My favorite game is Snowball Fight; mainly because it requires 0 prep on your part. Have your students take out a sheet of paper and write down 3 facts about themselves. Make sure no one sees what they are writing. Then have the students crumble up the paper like a snowball and have a snowball FIGHT. After a few minutes of throwing the snowballs around, have everyone pick up one snowball. Individually, they need to read the 3 facts on their snowball and guess who it is.
Another great, no-prep icebreaker is Tattoo Parlor. Have each student draw a tattoo that they think accurately describes them or includes one of their favorite things. Then you pin all the tattoos up at the front the class and everyone has to try to match the tattoo to the student.
Two Truths and a Lie
Two Truths and A Lie is a hilarious game as kids come up with the funniest lies. Basically, each student needs to write down 2 truths about themselves and 1 lie. Then one-by-one they will tell the class what they wrote down and the class needs to figure out which one is the lie. This is a favorite icebreaker among high school students.

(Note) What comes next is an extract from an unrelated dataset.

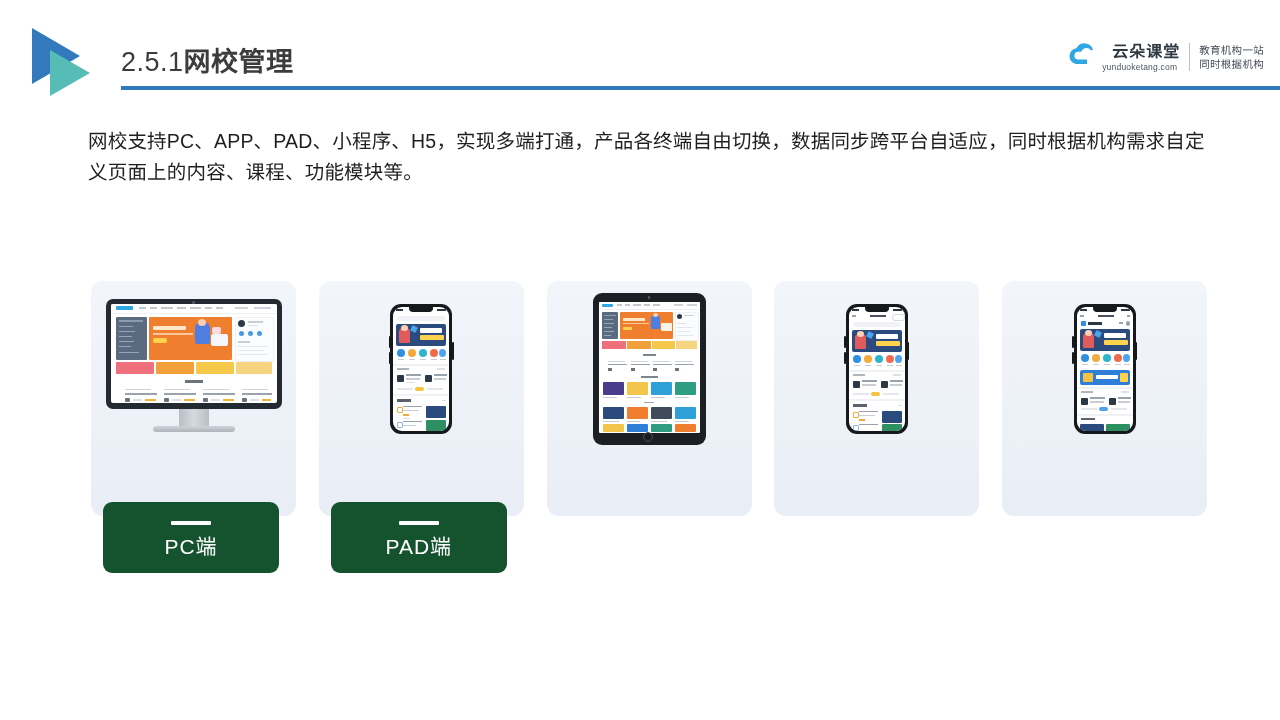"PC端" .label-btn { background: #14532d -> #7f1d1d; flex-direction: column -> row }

If your students have too much energy and need to get it out without going outside, Beach Ball is a great icebreaker for you. This involves a little planning ahead. You will need to buy a medium-to-large sized beach ball. Write down different getting to know you questions on the ball. Have the students bounce the ball around the classroom to each other. Then yell ‘STOP’. However has the ball when you yell stop has to answer the questions that his hands are on. One trick to this is to write numbers instead of questions on the ball. That way you can reuse it over and over again with different questions. Each time you want to reuse the ball write the questions on the board with a corresponding number.